In the new movie Stranger Than Fiction, Will Ferrell plays Harold Crick, an Internal Revenue Service auditor who becomes attracted to a bakery owner he's auditing. I haven't seen it, but the possibility of romance between an auditor and a small-business owner seems about as far-fetched as the movie's premise that Crick's life is being dictated by a novelist afflicted with writer's block. Especially this year.
Months ago, the IRS announced that there was a $345 billion hole of unpaid taxes in 2001, with nonfarm proprietors accounting for 68 percent of that. As a result, it began stepping up audits, especially on small companies such as people working out of their homes or running cash-based businesses. According to a Government Accountability Office report released this week, the crackdown is paying off. This year, the agency has picked up record revenue of $48.7 billion, up 3 percent from last year. It has increased audits of small businesses by 8 percent.
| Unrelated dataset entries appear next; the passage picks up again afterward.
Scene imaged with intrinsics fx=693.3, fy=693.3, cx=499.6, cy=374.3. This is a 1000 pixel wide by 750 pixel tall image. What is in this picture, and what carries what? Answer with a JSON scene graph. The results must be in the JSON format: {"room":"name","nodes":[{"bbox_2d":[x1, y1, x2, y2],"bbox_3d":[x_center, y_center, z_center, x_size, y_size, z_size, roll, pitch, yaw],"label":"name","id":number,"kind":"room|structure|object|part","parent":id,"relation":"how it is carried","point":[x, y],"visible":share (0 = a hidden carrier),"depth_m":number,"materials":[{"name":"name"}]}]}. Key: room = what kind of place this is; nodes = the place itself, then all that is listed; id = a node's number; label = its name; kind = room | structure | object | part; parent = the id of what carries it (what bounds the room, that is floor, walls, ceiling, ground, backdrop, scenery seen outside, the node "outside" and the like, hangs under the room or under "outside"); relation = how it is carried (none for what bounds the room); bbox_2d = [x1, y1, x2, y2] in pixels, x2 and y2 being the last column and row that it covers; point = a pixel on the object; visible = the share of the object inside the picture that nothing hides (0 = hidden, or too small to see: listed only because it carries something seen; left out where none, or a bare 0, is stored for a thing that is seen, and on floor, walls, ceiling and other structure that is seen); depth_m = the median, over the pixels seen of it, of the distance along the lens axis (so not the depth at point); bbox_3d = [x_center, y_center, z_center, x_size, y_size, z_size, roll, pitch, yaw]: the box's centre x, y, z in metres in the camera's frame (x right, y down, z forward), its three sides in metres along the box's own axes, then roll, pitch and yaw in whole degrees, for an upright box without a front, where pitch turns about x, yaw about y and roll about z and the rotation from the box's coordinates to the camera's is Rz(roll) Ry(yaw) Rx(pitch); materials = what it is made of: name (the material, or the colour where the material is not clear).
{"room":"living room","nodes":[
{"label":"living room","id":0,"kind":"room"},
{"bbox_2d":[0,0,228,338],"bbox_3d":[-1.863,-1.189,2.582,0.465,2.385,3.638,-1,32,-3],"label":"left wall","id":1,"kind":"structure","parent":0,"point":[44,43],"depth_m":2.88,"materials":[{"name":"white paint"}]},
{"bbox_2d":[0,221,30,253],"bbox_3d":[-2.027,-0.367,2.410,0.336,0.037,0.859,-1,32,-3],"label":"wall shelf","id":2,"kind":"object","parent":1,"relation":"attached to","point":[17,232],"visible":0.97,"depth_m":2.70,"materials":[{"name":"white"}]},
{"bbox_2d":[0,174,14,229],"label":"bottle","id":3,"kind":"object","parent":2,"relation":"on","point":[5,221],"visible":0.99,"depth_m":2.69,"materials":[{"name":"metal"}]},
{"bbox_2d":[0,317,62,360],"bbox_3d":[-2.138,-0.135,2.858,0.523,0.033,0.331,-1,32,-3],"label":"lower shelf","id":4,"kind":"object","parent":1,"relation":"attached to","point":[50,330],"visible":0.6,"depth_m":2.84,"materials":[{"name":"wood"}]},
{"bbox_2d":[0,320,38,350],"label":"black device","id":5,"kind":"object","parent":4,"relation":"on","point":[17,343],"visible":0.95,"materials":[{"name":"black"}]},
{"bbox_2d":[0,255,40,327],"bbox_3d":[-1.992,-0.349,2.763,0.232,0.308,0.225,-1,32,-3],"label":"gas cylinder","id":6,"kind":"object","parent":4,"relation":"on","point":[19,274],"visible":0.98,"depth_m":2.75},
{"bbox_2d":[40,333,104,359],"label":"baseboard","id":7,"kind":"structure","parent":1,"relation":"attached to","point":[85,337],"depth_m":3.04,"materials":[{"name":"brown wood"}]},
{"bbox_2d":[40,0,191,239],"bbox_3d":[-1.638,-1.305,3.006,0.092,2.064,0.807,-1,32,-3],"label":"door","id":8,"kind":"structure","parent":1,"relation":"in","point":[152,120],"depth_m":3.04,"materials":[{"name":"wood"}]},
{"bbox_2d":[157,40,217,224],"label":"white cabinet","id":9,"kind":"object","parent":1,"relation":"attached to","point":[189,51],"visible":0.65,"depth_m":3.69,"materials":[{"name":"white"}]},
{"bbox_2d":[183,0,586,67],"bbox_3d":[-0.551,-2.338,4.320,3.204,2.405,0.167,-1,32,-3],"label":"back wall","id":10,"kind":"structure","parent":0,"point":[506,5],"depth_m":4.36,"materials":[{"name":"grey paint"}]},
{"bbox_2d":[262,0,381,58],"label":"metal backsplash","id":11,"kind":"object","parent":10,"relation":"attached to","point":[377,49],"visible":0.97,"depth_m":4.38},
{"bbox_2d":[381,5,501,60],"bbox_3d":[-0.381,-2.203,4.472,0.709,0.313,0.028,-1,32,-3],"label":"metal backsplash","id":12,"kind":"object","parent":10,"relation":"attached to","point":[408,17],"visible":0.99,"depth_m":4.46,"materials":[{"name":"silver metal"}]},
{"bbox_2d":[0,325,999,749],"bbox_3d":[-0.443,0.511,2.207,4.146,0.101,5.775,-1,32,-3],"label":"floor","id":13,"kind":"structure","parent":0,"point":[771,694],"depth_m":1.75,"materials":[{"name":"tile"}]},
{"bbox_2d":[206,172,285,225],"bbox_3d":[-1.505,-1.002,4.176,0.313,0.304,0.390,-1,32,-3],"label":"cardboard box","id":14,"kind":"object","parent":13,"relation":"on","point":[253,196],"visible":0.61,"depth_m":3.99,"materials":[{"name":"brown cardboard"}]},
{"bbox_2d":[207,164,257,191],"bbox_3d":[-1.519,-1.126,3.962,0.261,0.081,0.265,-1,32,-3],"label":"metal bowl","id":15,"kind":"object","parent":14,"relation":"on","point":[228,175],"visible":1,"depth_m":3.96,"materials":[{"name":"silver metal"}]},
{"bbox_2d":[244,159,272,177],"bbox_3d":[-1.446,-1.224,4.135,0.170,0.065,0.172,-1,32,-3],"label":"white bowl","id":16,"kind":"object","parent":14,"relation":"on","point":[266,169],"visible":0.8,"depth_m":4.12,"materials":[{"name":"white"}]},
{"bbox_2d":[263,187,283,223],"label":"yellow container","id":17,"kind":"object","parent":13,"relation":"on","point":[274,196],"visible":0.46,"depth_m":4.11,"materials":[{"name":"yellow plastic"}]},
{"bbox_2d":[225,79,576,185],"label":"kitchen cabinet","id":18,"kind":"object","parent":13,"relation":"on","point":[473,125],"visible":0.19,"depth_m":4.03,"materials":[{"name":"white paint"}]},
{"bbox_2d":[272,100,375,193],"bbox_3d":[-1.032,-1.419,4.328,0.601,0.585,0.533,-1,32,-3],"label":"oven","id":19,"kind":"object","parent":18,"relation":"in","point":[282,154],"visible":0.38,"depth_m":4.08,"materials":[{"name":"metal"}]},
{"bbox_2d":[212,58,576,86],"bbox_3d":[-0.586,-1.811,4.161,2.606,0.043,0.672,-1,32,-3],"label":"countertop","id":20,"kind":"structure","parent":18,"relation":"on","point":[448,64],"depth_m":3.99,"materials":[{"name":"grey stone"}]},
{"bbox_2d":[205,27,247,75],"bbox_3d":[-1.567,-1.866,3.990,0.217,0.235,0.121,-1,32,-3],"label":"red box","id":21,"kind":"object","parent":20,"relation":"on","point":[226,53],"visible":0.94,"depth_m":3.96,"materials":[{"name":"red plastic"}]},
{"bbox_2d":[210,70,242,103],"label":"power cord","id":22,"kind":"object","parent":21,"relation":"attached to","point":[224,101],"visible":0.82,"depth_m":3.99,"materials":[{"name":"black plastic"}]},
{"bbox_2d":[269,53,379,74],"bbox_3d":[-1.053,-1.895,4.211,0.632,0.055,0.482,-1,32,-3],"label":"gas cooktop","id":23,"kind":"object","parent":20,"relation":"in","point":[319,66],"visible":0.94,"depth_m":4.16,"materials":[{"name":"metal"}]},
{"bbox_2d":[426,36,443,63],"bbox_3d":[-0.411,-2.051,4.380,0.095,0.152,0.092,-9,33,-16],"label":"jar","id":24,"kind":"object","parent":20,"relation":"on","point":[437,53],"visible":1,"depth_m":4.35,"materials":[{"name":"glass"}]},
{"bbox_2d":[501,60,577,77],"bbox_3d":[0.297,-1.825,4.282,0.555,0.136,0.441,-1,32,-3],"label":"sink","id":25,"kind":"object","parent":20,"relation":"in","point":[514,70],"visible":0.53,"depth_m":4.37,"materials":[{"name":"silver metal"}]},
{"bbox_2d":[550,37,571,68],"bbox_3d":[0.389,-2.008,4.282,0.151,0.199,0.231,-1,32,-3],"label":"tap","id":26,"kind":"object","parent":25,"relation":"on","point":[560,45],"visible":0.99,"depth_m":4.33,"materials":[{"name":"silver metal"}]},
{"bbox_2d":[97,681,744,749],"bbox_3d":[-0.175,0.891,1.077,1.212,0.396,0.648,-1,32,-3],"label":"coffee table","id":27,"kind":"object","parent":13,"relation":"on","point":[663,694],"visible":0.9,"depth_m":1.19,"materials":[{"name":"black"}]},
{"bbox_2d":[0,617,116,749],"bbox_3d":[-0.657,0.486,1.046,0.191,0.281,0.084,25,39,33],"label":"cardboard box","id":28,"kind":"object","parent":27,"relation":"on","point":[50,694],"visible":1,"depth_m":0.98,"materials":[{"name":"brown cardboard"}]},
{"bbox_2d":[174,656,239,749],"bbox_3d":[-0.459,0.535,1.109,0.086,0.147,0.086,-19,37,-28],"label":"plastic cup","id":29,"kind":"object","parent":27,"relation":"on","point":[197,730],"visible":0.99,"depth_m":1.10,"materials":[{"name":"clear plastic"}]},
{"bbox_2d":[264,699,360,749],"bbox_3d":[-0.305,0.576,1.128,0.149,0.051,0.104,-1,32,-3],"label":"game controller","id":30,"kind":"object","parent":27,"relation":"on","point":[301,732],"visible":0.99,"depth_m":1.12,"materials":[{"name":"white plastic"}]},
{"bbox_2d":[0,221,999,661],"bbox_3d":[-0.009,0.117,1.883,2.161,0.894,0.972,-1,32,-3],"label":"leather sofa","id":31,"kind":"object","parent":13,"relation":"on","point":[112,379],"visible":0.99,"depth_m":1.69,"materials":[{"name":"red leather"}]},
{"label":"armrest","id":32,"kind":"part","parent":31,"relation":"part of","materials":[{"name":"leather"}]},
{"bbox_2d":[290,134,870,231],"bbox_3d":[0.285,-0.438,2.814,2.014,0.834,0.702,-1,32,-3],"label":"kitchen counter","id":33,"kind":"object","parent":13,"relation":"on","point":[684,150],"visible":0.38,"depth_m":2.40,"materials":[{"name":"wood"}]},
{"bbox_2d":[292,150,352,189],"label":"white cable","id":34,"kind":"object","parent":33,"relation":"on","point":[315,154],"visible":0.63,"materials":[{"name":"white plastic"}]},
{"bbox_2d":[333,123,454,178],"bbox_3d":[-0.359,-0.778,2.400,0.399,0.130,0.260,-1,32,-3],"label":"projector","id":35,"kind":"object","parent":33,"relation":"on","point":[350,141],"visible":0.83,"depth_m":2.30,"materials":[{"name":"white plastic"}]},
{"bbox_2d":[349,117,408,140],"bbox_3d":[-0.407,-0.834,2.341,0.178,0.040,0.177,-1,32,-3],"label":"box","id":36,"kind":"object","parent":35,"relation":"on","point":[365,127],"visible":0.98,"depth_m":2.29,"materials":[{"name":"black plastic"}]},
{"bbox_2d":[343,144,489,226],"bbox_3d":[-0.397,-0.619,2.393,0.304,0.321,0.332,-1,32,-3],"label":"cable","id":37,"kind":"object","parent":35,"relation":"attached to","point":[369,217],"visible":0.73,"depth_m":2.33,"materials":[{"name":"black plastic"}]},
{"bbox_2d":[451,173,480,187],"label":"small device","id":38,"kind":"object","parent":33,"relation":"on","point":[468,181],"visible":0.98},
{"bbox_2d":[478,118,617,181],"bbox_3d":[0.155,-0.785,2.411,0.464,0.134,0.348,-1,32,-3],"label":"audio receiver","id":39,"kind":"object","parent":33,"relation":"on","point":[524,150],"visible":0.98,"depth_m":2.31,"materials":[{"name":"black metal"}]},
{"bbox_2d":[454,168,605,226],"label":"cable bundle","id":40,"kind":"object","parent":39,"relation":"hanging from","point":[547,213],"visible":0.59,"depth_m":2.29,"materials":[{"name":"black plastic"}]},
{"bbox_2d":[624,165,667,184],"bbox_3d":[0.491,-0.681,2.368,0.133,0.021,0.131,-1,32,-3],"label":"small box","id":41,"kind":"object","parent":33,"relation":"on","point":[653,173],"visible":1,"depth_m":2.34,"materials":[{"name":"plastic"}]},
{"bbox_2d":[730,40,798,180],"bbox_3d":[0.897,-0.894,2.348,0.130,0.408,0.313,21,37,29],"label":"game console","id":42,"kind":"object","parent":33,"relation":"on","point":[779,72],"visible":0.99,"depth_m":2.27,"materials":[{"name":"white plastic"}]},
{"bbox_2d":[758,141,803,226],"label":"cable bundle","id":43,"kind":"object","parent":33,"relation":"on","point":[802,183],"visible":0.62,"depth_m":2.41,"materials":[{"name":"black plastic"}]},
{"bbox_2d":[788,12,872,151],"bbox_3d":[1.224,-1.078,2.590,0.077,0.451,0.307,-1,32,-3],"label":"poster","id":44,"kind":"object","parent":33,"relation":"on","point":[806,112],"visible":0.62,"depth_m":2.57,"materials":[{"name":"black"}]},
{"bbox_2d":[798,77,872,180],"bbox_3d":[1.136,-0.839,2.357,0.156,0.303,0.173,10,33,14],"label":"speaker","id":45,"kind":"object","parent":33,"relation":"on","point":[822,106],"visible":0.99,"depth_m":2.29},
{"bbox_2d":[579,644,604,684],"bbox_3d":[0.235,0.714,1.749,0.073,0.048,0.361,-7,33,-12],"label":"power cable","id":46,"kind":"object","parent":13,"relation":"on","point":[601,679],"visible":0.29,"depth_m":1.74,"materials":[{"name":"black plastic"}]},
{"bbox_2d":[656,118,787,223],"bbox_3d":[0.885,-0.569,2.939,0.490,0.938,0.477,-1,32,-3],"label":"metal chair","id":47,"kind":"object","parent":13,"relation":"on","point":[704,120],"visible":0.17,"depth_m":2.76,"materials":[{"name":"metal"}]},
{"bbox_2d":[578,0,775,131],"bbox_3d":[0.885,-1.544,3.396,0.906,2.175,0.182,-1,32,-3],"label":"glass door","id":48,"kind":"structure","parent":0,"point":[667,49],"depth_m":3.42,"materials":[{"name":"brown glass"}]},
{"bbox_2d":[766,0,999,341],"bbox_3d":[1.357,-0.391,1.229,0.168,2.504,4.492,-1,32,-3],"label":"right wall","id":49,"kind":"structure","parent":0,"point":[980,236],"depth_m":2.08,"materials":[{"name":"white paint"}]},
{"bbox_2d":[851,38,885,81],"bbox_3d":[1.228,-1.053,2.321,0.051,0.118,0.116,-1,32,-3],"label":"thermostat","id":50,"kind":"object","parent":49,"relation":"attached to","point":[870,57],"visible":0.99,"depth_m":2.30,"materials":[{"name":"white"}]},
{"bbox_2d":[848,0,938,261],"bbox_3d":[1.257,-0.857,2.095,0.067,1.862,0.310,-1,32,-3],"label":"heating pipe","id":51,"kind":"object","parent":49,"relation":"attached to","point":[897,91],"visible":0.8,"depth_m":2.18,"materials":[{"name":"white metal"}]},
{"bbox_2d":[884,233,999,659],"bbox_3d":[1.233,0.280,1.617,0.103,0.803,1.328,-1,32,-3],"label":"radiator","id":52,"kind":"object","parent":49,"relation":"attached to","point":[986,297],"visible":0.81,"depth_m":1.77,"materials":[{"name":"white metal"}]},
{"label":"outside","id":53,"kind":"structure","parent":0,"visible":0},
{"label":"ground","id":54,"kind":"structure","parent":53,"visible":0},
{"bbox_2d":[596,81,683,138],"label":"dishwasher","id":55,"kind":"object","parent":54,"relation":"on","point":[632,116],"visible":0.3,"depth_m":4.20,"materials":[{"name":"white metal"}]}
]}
And audits of people earning more than $100,000 rose 18 percent, to the highest level ever.
The GAO report says that 83 percent of the tax-collection gap comes from people underreporting their income, but it adds that the errors aren't always willful. Many small-business owners don't understand the tax code, and that creates confusion about how to report income. The IRS hopes that a website it set up to help small-business owners navigate the code will clarify tax matters. But small-business lobbying groups still worry that tax code confusion, combined with stepped-up audits, will create huge costs for small business. On the upside, of course, some small-business owners may find true love.